> **TEXTO FORNECIDO**
Ontem, ao final da tarde, o presidente da Câmara de Lisboa, Fernando Medina, confirmou que um dos visados na investigação é o ex-vereador Manuel Salgado, sendo que os oito inquéritos de investigação "correspondem a operações durante o período de trabalho do [ex]vereador". O autarca disse ainda que "nenhuma das pessoas visadas ocupa hoje funções no Executivo".
Salgado deixou de ser vereador do Planeamento, Urbanismo, Património e Obras Municipais da Câmara Municipal de Lisboa em agosto de 2019, mas mantendo-se como presidente do conselho de administração da Lisboa Ocidental SRU - Sociedade de Reabilitação Urbana, a empresa municipal responsável pelas obras na cidade. Um cargo que viria a deixar em fevereiro deste ano, depois de ter sido constituído arguido no âmbito de um processo de investigação relativo ao Hospital CUF Tejo.

> **TAREFAS A REALIZAR**
1) Segundo o texto, em que mês e ano deixou Manuel Salgado de ser vereador na Câmara Municipal de Lisboa?
2) Reproduza, por favor, sem alterações, o trecho do texto que vai de "Ontem, ao final" até "Hospital CUF Tejo.".

> **REGISTOS FORNECIDOS**
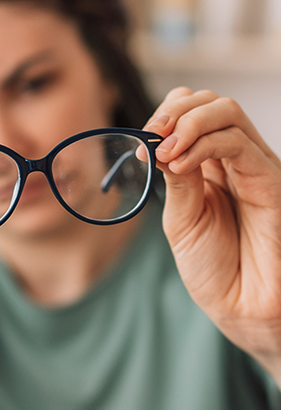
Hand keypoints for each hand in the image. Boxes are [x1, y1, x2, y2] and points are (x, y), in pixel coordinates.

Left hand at [145, 87, 280, 384]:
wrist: (242, 306)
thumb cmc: (214, 268)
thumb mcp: (182, 220)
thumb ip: (177, 180)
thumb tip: (159, 143)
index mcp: (208, 170)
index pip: (190, 116)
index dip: (164, 118)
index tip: (141, 143)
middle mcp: (232, 162)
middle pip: (209, 103)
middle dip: (173, 112)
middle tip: (150, 136)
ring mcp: (252, 167)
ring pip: (226, 111)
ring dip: (187, 123)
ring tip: (165, 153)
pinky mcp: (270, 179)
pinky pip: (238, 143)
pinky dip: (203, 143)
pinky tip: (180, 163)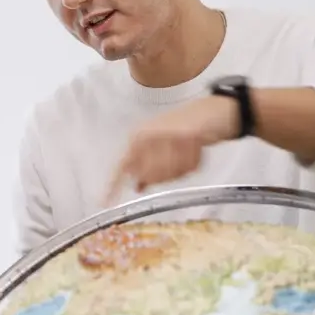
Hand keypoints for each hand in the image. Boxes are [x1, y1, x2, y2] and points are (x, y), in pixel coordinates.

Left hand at [105, 96, 239, 202]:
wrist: (208, 112)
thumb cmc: (181, 129)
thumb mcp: (158, 145)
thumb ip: (146, 164)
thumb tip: (137, 186)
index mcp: (138, 137)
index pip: (123, 164)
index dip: (114, 184)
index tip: (105, 201)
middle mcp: (149, 135)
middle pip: (149, 175)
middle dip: (160, 178)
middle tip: (172, 167)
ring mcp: (168, 135)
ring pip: (169, 173)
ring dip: (179, 170)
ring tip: (185, 156)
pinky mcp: (189, 137)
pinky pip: (188, 168)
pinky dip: (193, 165)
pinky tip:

> **SOLUÇÕES**
1) Em agosto de 2019.

2)
Ontem, ao final da tarde, o presidente da Câmara de Lisboa, Fernando Medina, confirmou que um dos visados na investigação é o ex-vereador Manuel Salgado, sendo que os oito inquéritos de investigação "correspondem a operações durante o período de trabalho do [ex]vereador". O autarca disse ainda que "nenhuma das pessoas visadas ocupa hoje funções no Executivo".
Salgado deixou de ser vereador do Planeamento, Urbanismo, Património e Obras Municipais da Câmara Municipal de Lisboa em agosto de 2019, mas mantendo-se como presidente do conselho de administração da Lisboa Ocidental SRU - Sociedade de Reabilitação Urbana, a empresa municipal responsável pelas obras na cidade. Um cargo que viria a deixar em fevereiro deste ano, depois de ter sido constituído arguido no âmbito de um processo de investigação relativo ao Hospital CUF Tejo.